Chipotle is my answer to a rough day. It’s as if all of my problems could be neatly wrapped inside one steaming tortilla, as if $11–including guacamole (duh)–could make my problems disappear, at least for an hour. On a cool day in the spring semester, I sat across from my KSA big brother, a mentor assigned to me in the first weeks of the fall semester. As we laughed about finals and Netflix, I realized how great a friendship I had, one that obliterated all my ethnic confusion and insecurity. I never felt out of place with my KSA “hyung” (Korean for, you guessed it, big brother). As I finished my burrito, I reflected on not just the friend seated across from me, but all of the valuable relationships I had formed through KSA. The one-on-one lunches, fun Vietnamese food outings and amazing conversations would never have happened if I hadn’t decided to test the waters and accept my so-called Asian identity.

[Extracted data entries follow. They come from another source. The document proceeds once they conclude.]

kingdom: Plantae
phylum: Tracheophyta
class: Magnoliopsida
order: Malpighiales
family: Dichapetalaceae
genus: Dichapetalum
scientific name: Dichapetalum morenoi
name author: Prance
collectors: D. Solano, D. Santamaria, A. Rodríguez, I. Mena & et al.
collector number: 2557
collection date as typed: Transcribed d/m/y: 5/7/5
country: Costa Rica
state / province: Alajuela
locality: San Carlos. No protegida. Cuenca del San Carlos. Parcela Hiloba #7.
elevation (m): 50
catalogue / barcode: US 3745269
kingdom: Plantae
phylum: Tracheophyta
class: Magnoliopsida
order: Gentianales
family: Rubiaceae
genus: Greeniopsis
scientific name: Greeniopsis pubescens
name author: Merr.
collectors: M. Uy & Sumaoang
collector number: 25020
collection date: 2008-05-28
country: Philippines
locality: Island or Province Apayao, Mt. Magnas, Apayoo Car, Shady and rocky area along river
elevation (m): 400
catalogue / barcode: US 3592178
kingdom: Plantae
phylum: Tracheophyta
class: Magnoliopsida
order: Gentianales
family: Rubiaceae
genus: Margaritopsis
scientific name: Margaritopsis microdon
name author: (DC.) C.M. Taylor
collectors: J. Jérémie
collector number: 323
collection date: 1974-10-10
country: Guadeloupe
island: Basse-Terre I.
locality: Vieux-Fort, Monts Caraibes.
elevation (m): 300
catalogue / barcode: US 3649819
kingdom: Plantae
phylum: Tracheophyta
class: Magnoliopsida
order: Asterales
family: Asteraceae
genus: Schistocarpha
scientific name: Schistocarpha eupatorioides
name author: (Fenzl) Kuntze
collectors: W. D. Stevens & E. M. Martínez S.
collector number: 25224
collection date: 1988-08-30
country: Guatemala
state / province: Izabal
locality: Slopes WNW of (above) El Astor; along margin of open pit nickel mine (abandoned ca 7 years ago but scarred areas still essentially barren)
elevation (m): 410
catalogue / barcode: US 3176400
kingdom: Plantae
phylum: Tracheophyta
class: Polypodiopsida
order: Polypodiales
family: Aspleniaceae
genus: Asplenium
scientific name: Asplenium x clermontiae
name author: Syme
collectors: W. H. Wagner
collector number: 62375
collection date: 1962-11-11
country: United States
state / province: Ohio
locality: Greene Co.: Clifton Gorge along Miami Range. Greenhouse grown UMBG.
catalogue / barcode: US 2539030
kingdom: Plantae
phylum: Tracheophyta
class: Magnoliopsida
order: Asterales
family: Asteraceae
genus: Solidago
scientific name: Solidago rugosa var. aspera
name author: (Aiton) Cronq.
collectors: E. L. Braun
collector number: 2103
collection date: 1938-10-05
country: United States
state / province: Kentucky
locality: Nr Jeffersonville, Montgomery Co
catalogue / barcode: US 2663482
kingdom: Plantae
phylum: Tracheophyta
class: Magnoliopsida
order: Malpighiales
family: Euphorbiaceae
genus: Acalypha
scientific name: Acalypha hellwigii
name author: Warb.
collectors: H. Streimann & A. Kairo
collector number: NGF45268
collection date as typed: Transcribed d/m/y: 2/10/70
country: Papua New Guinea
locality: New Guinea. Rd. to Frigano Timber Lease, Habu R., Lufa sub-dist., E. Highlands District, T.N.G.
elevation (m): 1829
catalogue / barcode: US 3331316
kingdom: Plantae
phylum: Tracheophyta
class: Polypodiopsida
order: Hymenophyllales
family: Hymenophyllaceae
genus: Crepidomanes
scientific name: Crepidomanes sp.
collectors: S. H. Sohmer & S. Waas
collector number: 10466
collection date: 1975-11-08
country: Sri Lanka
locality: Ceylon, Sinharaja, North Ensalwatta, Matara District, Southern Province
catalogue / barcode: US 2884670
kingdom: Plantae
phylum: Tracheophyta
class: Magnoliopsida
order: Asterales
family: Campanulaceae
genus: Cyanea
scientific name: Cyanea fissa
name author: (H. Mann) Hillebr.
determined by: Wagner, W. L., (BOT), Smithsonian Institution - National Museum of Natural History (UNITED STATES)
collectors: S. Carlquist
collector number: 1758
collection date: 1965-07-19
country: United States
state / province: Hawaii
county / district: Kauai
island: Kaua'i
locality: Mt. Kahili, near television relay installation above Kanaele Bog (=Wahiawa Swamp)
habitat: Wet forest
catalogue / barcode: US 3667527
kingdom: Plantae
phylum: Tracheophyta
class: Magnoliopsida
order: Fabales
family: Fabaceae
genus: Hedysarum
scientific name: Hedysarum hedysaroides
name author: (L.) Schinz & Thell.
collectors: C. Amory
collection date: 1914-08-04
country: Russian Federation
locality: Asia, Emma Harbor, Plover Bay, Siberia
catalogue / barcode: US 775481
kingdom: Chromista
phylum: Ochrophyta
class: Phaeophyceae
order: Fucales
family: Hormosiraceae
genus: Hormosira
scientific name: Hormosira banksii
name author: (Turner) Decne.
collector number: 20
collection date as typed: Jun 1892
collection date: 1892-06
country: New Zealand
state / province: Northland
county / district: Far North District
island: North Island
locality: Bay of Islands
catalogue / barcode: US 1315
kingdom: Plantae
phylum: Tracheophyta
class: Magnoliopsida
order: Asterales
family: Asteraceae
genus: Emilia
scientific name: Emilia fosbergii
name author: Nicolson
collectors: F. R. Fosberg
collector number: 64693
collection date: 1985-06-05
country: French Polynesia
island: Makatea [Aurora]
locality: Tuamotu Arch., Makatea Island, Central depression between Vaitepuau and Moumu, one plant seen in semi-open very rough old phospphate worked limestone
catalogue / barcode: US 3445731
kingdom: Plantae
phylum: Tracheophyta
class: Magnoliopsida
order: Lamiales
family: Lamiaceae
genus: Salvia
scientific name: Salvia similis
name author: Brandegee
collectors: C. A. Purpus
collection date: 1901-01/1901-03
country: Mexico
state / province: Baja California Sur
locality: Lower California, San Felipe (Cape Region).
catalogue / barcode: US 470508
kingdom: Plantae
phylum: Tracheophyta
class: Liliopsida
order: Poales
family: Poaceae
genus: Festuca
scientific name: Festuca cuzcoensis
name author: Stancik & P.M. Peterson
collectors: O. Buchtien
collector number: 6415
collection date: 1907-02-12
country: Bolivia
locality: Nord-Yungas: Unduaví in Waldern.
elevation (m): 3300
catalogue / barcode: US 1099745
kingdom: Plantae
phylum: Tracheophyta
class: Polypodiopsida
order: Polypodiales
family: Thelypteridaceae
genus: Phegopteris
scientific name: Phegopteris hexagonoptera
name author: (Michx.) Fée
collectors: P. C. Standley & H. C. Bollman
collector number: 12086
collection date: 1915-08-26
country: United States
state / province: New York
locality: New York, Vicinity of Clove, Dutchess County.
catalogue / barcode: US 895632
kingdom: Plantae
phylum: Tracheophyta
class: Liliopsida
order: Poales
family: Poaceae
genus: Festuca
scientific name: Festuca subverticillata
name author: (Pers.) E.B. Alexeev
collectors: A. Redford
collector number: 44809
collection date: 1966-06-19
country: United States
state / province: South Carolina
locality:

I asked myself then, are culture and ethnicity really decided by a community? In some sense, yes. But in my experience, the real, palpable feeling of culture and belonging is found in daily interactions with friends and loved ones. Regardless of skin color, the love people have in their hearts for one another truly encompasses the feeling of ethnic identity. The food, the customs, the clothes–that all comes later. Ethnicity, in its purest form, is an emotional intimacy with those around you. So yes, culture shows and ethnic events are great, but the true feeling of culture is sharing it with someone close.
So no, I didn’t form that model group of multicultural friends you see laughing on your college’s home page, but in my suite next year, seven Koreans will be living together–eight if you count me. I still don’t know how to define myself and that’s ok because I have seven supporting friends close by.